Es ist ein böser Text, geschrieben in herabsetzender Absicht. Aber er transportiert ungewollt eine Wahrheit über diejenigen, die sich das ausgedacht und in kleinen Runden weitergetragen haben: Keiner ihrer Verächter ist Angela Merkel gewachsen. Sie ist, allein aufgrund ihrer Persönlichkeitsstruktur, allen über.

Im rechten Lager zählen sie seit dem Sturz des treuen Knappen Kauder die Tage. „Der Countdown für Angela Merkels Kanzlerschaft hat begonnen“, hieß es kurz nach Bekanntwerden des Wahlergebnisses bei „Tichys Einblick“. „Die Merkeldämmerung hat endgültig eingesetzt“, frohlockte Alice Weidel. Links der Mitte ist die Freude etwas verhaltener, aber auch hier sieht man das Ende nah. Dass die Linkspartei die Vertrauensfrage fordert, geschieht in der Erwartung, dass die Kanzlerin eine Abstimmung im Parlament nicht überleben würde.

Ich habe „Merkel“ und „Anfang vom Ende“ mal bei Google eingeben. Als einer der ersten Treffer stieß ich auf einen „Zeit“-Artikel aus dem Jahr 2015. Wenn man länger sucht, finden sich noch weit ältere Texte.

Die „Berliner Zeitung“ rief 2013 den „Anfang vom Ende der Ära Merkel“ aus. Der Politikwissenschaftler Dr. Hajo Schumacher schrieb im Februar 2012 in der „Berliner Morgenpost“ über den „möglichen Anfang vom Ende der Macht von Angela Merkel“ (da hatte Merkel gerade Joachim Gauck als Bundespräsidentenkandidaten vor die Nase gesetzt bekommen). Robin Alexander fragte sich vor den Schicksalswahlen in Baden-Württemberg im März 2011: „Für Merkel vielleicht der Anfang vom Ende?“ Und mein Freund Jakob Augstein, always on top, entwarf vor sieben Jahren bereits einen „vorgezogenen politischen Nachruf“. Überschrift: „Merkels Endspiel“.

### ERFASSTE DATEN
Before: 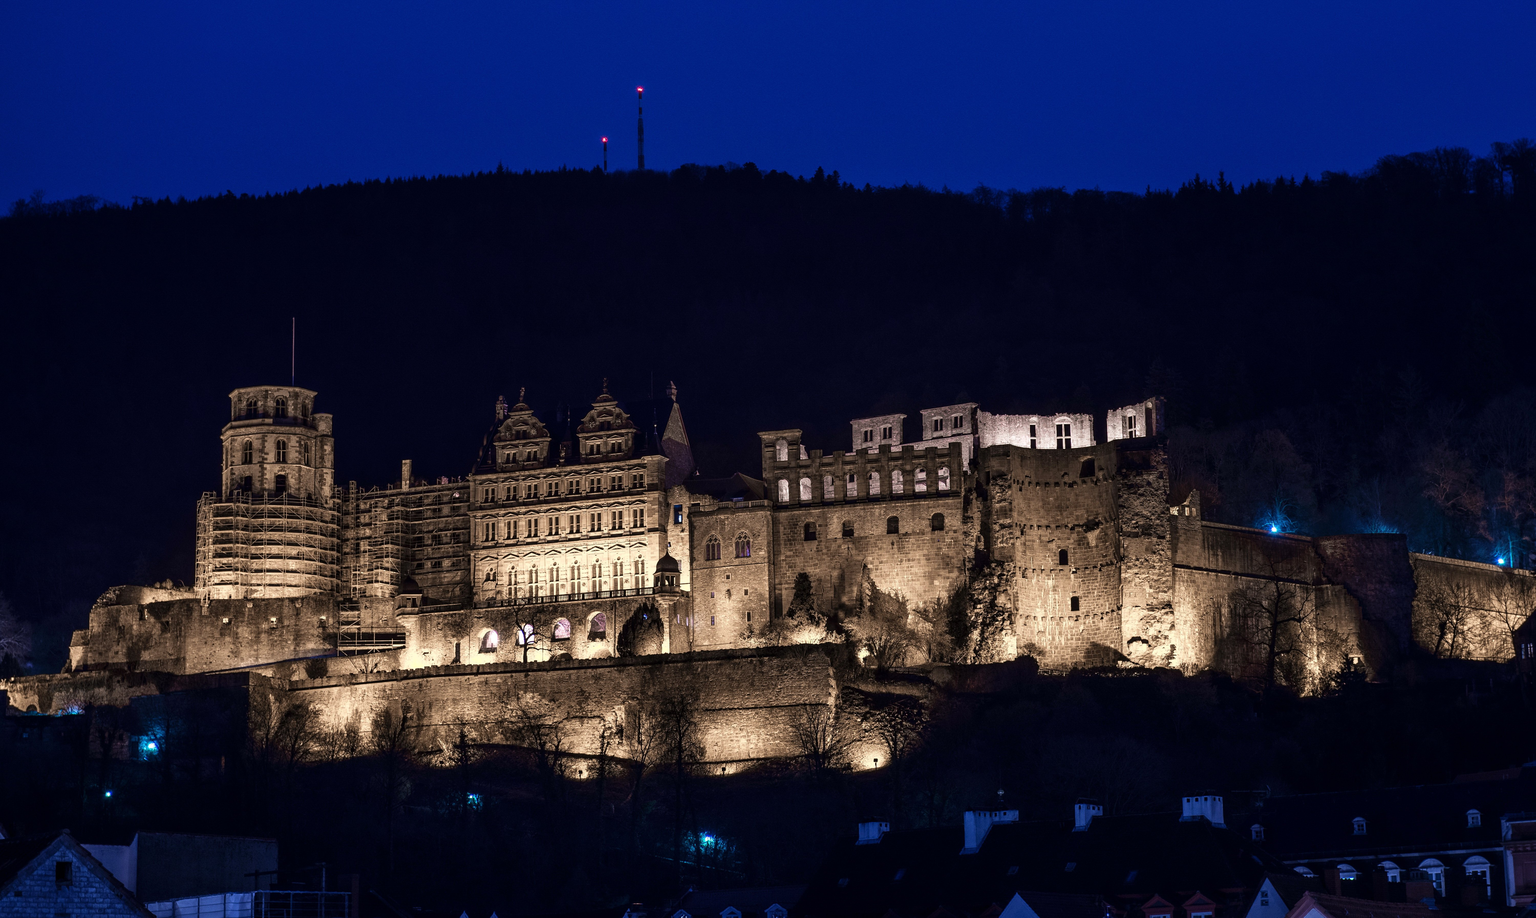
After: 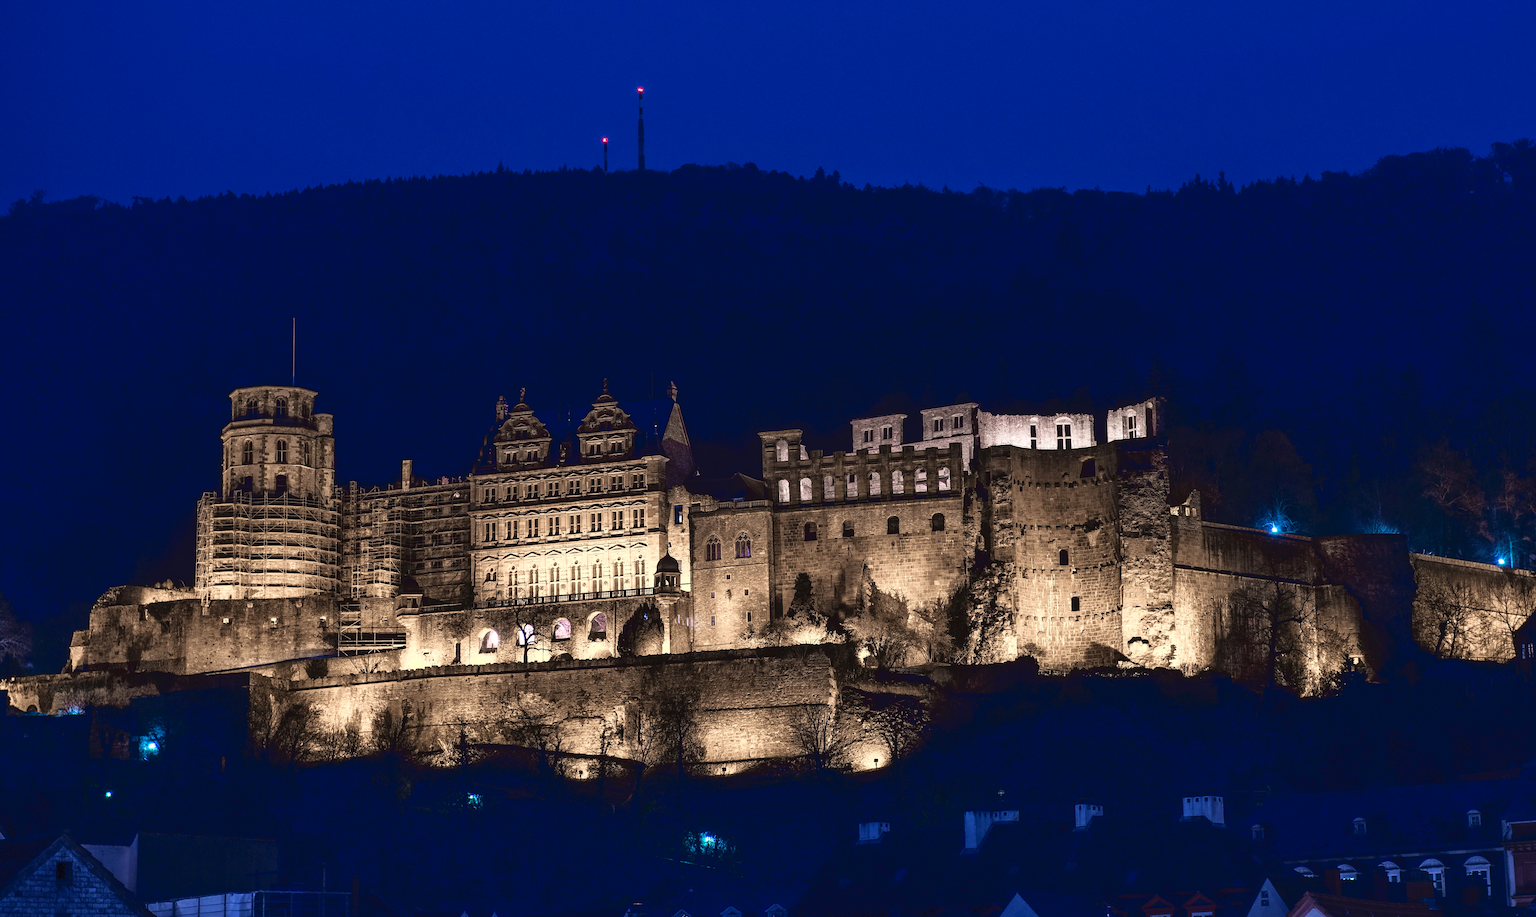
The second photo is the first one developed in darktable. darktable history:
tone curve: curves: ch0 [(0, 0) (0.003, 0.049) (0.011, 0.051) (0.025, 0.055) (0.044, 0.065) (0.069, 0.081) (0.1, 0.11) (0.136, 0.15) (0.177, 0.195) (0.224, 0.242) (0.277, 0.308) (0.335, 0.375) (0.399, 0.436) (0.468, 0.5) (0.543, 0.574) (0.623, 0.665) (0.709, 0.761) (0.801, 0.851) (0.898, 0.933) (1, 1)], color space Lab, linked channels, preserve colors none
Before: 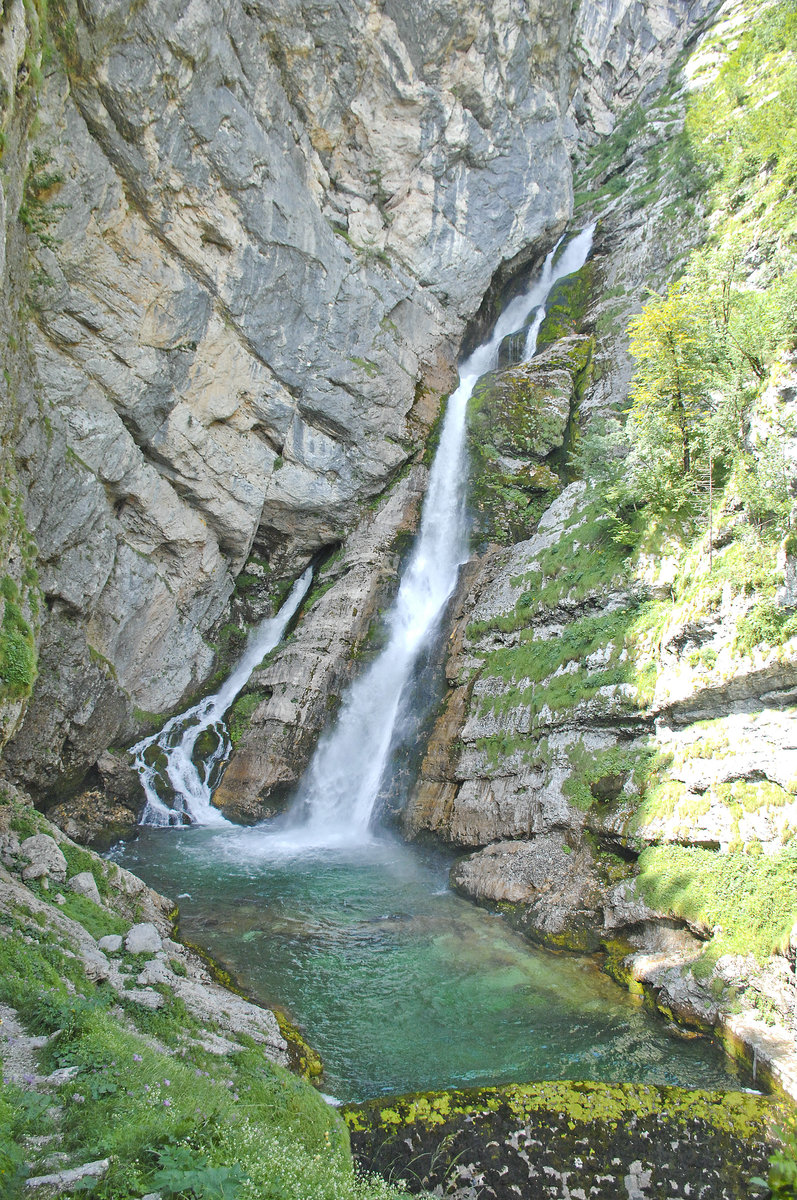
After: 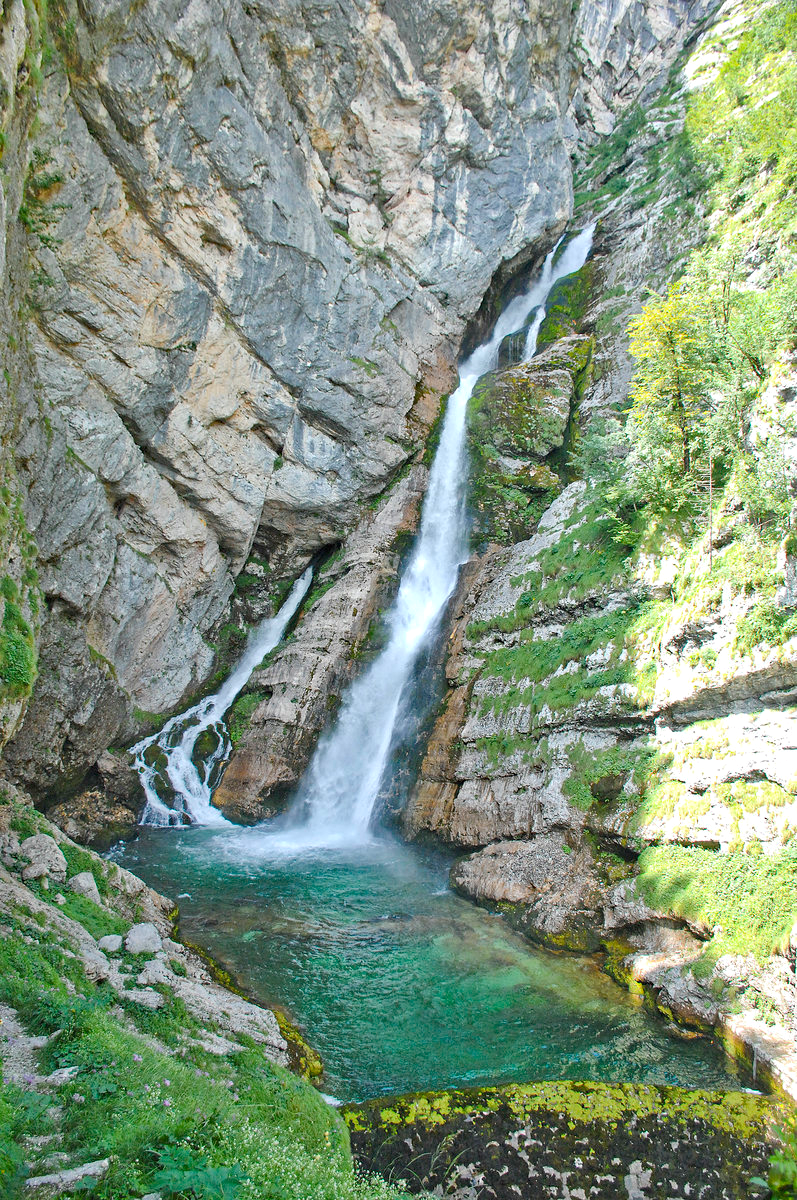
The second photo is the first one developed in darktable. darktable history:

### GESTELLTE AUFGABE 1
Übertrage den Satz »Als einer der ersten Treffer stieß ich auf einen „Zeit“-Artikel aus dem Jahr 2015.« aus dem Seitentext über Angela Merkel ins Englische.
### GESTELLTE AUFGABE 2
Führe den Seitentext über das oft ausgerufene Ende der Ära Merkel im Anschluss an seinen letzten Satz weiter.

### ERWARTETE ANTWORT 1
Among the first hits, I came across a "Zeit" article from 2015.

### ERWARTETE ANTWORT 2
Das Bemerkenswerte an Merkel ist ihre Ungerührtheit

Ich habe die Suche nach dem ersten „Anfang vom Ende“-Artikel irgendwann abgebrochen. Wahrscheinlich begann das Ende der Kanzlerschaft Merkel am Tag ihrer Vereidigung im Herbst 2005.

Das Bemerkenswerte an Merkel ist ihre Ungerührtheit. Noch die größten Katastrophen erträgt sie mit stoischer Gelassenheit. Ich habe sie noch nie aufgeregt oder empört gesehen. Selbst grobe Beleidigungen nimmt sie mit buddhistischem Gleichmut.

Sie kann sich über andere ärgern, so ist es nicht. Sie gestattet sich auch, nachtragend zu sein, jedenfalls in Anflügen. Als Putin einmal seinen Hund auf sie hetzte, war klar, dass sie ihm das nicht verzeihen würde. Sie hat auch Erdogan nicht vergessen, dass er sie als Nazilette bezeichnet hat. Selbst schuld, wenn der Türke glaubt, er könne nach Deutschland kommen und mit ihr abends anstoßen.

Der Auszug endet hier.